• [PROMPT A] Please copy the records below again, swapping "chart" for "graph" and leaving everything else unchanged. Leave the pictures out of your copy.

-- TEXT SECTION follows --

In one embodiment, a switch may be disposed between the first and
at least one second power amplifier and the first port of the
coupling device. In another embodiment, band-pass filters may be
disposed between the respective power amplifiers and the first port
of the coupling device. With the additional band-pass filters
arranged on the output of the power amplifiers, harmonic portions
caused by the amplification process may be suppressed and adjacent
channel leakage power reduced.
[0025] Another embodiment of the invention relates to a reduction
of interference signals in the receiver path. In this embodiment, a
first and at least a second filter may be arranged between a third
port of the coupling device and the receiver path. The first and at
least one second filter may comprise a band-pass filter having a
pass-band within different frequency regions. These frequency
regions may be overlapping or non-overlapping. In accordance with
another embodiment, a switch or a duplexer may be disposed between
the third port of the coupling device and the receiver path to
apply a signal provided by the third port of the coupling device to
one of at least two sub-paths of the receiver path in response to a
control signal. Consequently, a sub-path of the receiver path can
be selected in response to the control signal connecting the
respective sub-path to the third port for processing a received
signal provided at the third port of the coupling device. Each of
the sub-paths of the receiver path may comprise a filter and/or a
low noise amplifier. The filter may have different pass-bands. In a
further embodiment, the control signal may be derived from a center
frequency of the signal provided at the third port.

-- TEXT SECTION concluded --

• [PROMPT B] Pick up the passage on power amplifiers and receiver-path filtering and continue it from its last sentence.

-- SOURCE DATA follows --

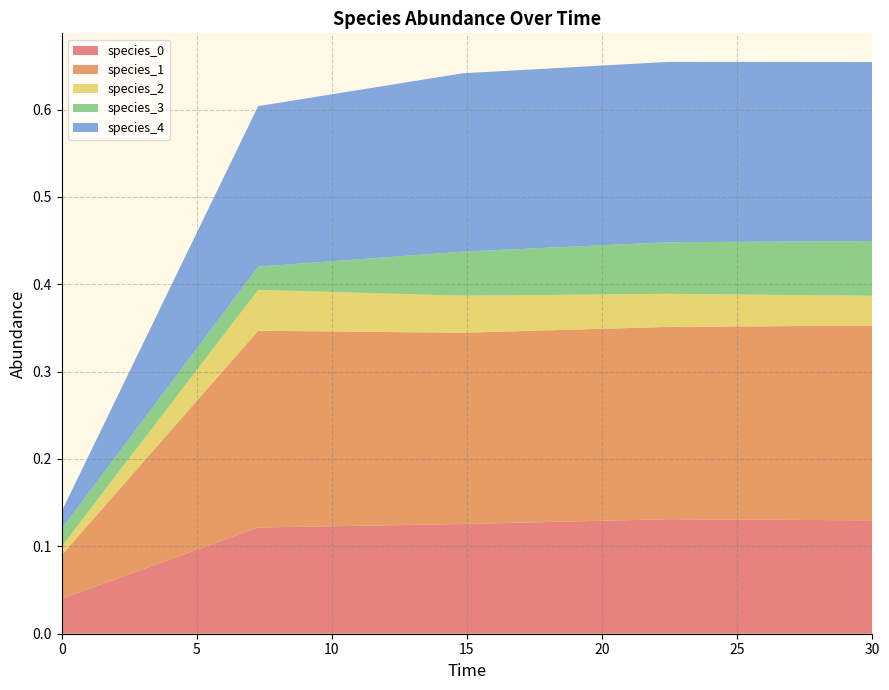

Reading left to right, list all the values displayed in this chart.

species_0: 0.0=0.0	7.272727272727273=0.1	14.84848484848485=0.1	22.424242424242426=0.1	30.0=0.1
species_1: 0.0=0.1	7.272727272727273=0.2	14.84848484848485=0.2	22.424242424242426=0.2	30.0=0.2
species_2: 0.0=0.0	7.272727272727273=0.0	14.84848484848485=0.0	22.424242424242426=0.0	30.0=0.0
species_3: 0.0=0.0	7.272727272727273=0.0	14.84848484848485=0.1	22.424242424242426=0.1	30.0=0.1
species_4: 0.0=0.0	7.272727272727273=0.2	14.84848484848485=0.2	22.424242424242426=0.2	30.0=0.2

-- SOURCE DATA concluded --

• [ANSWER A]
Reading left to right, list all the values displayed in this graph.

species_0: 0.0=0.0	7.272727272727273=0.1	14.84848484848485=0.1	22.424242424242426=0.1	30.0=0.1
species_1: 0.0=0.1	7.272727272727273=0.2	14.84848484848485=0.2	22.424242424242426=0.2	30.0=0.2
species_2: 0.0=0.0	7.272727272727273=0.0	14.84848484848485=0.0	22.424242424242426=0.0	30.0=0.0
species_3: 0.0=0.0	7.272727272727273=0.0	14.84848484848485=0.1	22.424242424242426=0.1	30.0=0.1
species_4: 0.0=0.0	7.272727272727273=0.2	14.84848484848485=0.2	22.424242424242426=0.2	30.0=0.2

• [ANSWER B]
[0026] In yet another embodiment of the invention, the antenna
signal path may comprise an antenna and a directional coupler
disposed between the second port and the antenna. With a
directional coupler, reflection and transmission coefficients of
the third port can be determined and the results used for
controlling the transmitter or receiver path of the circuit
arrangement. In a further embodiment, the antenna signal path may
also comprise a matching circuit to match the impedance of an
antenna to an impedance on the first and third port of the coupling
device. The matching network may be tunable by a control word,
which, for example, can be provided by a signal derived from the
results of the directional coupler. With a matching network coupled
at least to the second port of the coupling device, the
transmission and suppression characteristics may be improved.
[0027] In yet another embodiment, a circuit arrangement may
comprise a transceiver to provide a transmission signal on at least
a first transmission terminal and to receive a signal on at least
one terminal of a plurality of reception terminals. A circulator is
coupled to the at least one first transmission terminal and to the
plurality of reception terminals. A matching network may be coupled
to the circulator to match an impedance of an antenna to an
impedance of the at least one first transmission terminal and the
at least one terminal of the plurality of reception terminals
coupled to the circulator. The matching network coupled to the
circulator reduces any antenna mismatch and, consequently, prevents
signal components of the transmission signals to be applied to one
of the reception terminals.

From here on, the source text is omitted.